Sementara itu, dalam RUU Perlindungan Data Pribadi belum ada pengaturan
mengenai pembentukan institusi yang memiliki fungsi sebagai pengawas dan
pengendali atau sebuah badan perlindungan data pribadi. Seperti contoh pada
Undang-Undang Nomor 24 Tahun 2013 tentang Administrasi Kependudukan belum
diatur mengenai pemprosesan, pengelolaan dan perlindungan data pribadi
kependudukan, termasuk pihak ketiga yang melakukan pemprosesan, hal ini
mengingat e-KTP yang merupakan salah satu data pribadi tersebut merupakan syarat
yang harus ada dan penting untuk mendapatkan layanan publik baik dari pemerintah
maupun swasta.

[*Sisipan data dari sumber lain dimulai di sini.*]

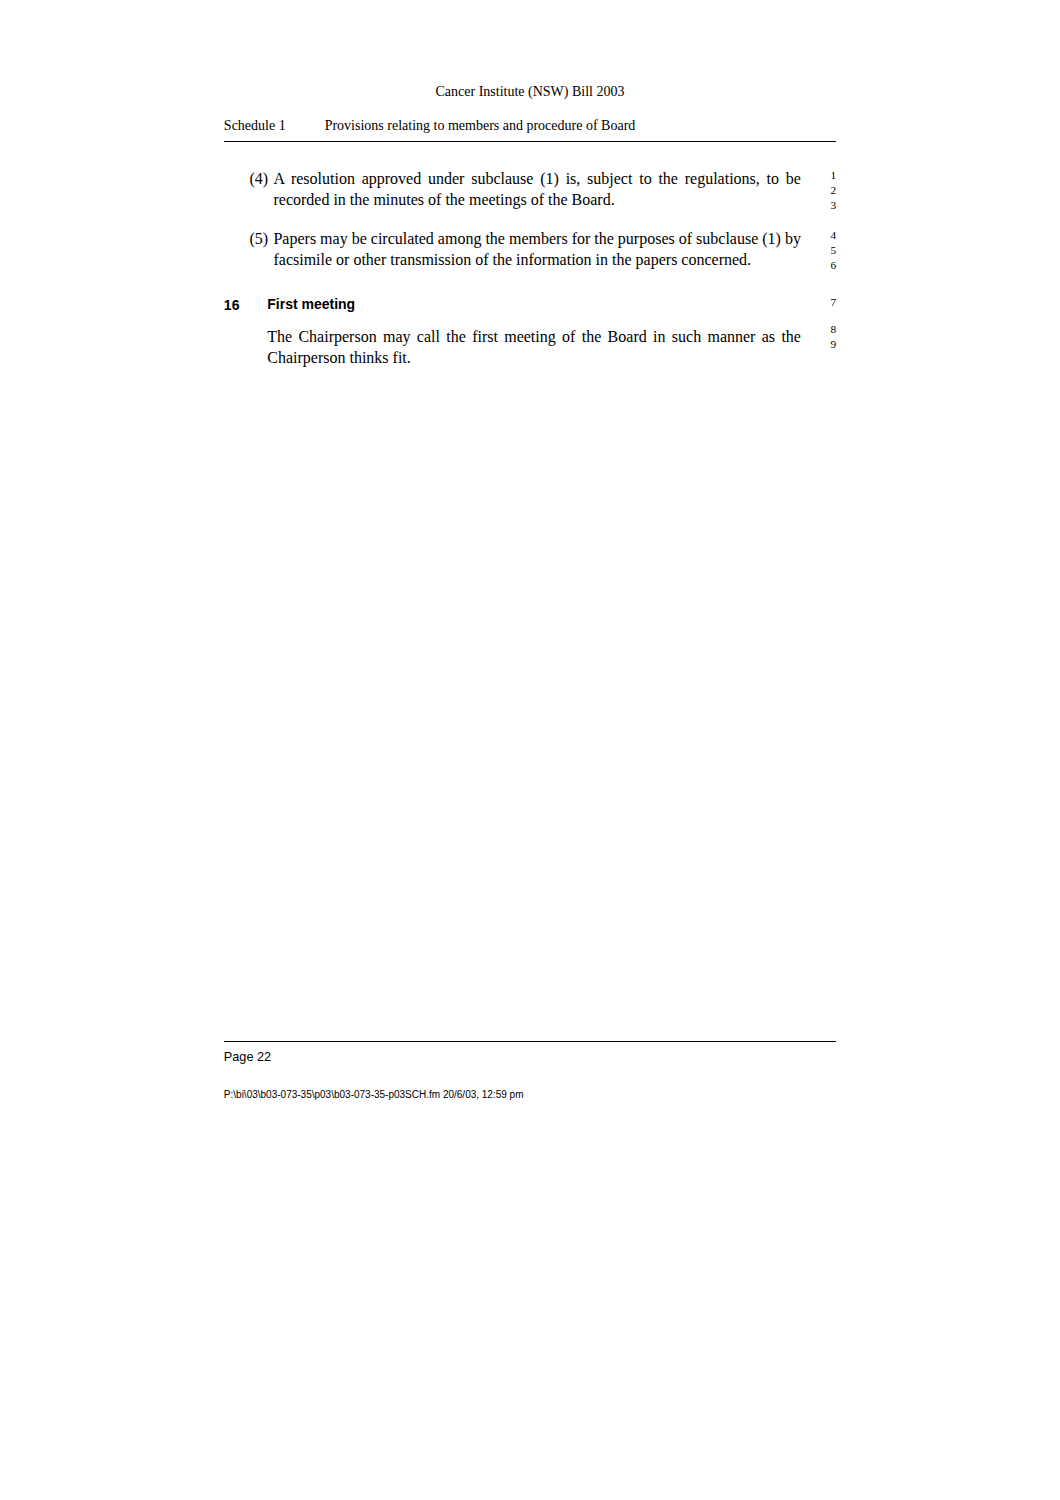Cancer Institute (NSW) Bill 2003
Schedule 1
Provisions relating to members and procedure of Board
(4)
A resolution approved under subclause (1) is, subject to the regulations, to be recorded in the minutes of the meetings of the Board.
123
(5)
Papers may be circulated among the members for the purposes of subclause (1) by facsimile or other transmission of the information in the papers concerned.
456
16
First meeting
The Chairperson may call the first meeting of the Board in such manner as the Chairperson thinks fit.
7
89
Page 22
P:\bi\03\b03-073-35\p03\b03-073-35-p03SCH.fm 20/6/03, 12:59 pm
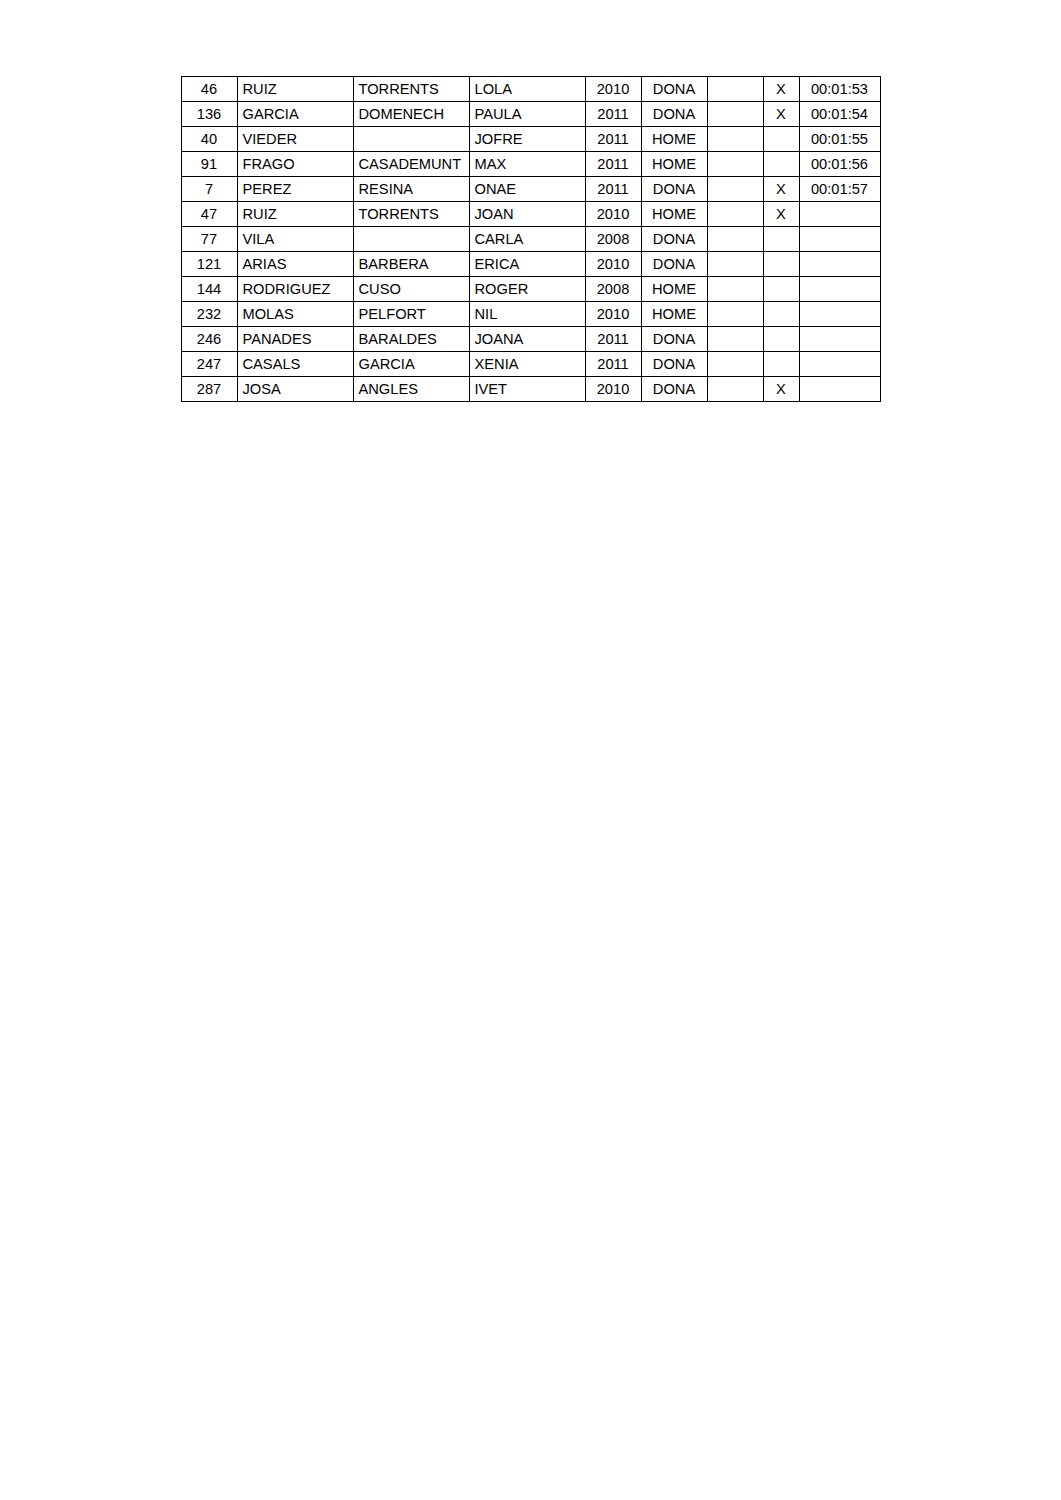| 46 | RUIZ | TORRENTS | LOLA | 2010 | DONA | | X | 00:01:53 |
| 136 | GARCIA | DOMENECH | PAULA | 2011 | DONA | | X | 00:01:54 |
| 40 | VIEDER | | JOFRE | 2011 | HOME | | | 00:01:55 |
| 91 | FRAGO | CASADEMUNT | MAX | 2011 | HOME | | | 00:01:56 |
| 7 | PEREZ | RESINA | ONAE | 2011 | DONA | | X | 00:01:57 |
| 47 | RUIZ | TORRENTS | JOAN | 2010 | HOME | | X | |
| 77 | VILA | | CARLA | 2008 | DONA | | | |
| 121 | ARIAS | BARBERA | ERICA | 2010 | DONA | | | |
| 144 | RODRIGUEZ | CUSO | ROGER | 2008 | HOME | | | |
| 232 | MOLAS | PELFORT | NIL | 2010 | HOME | | | |
| 246 | PANADES | BARALDES | JOANA | 2011 | DONA | | | |
| 247 | CASALS | GARCIA | XENIA | 2011 | DONA | | | |
| 287 | JOSA | ANGLES | IVET | 2010 | DONA | | X | |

Sehingga tentu sangat diperlukannya pembentukan lembaga
tersendiri yang dapat menangani secara khusus dan menjadi masukkan dalam RUU
Perlindungan Data Pribadi itu sendiri.

Dalam hal ini tentunya pemerintah beserta penegak hukum sangat perlu
berperan aktif dalam pencegahan tindak penyelewengan atau penyalahgunaan data
pribadi, selain itu mengharmonisasikan antara peraturan perundang-undangan agar
tidak terjadi tumpang tindih antara peraturan satu dengan lainnya, penguatan
kapabilitas penegak hukum, penegakan koordinasi antar penegak hukum, penegakan
regulasi penegak hukum, pembentukan regulasi transnasional. Bersamaan dengan itu
secara umum tentunya diperlukan pembentukan norma yang mengatur sanksi pidana
dalam penegakannya guna sebagai wujud nyata penanganan dalam bentuk represif.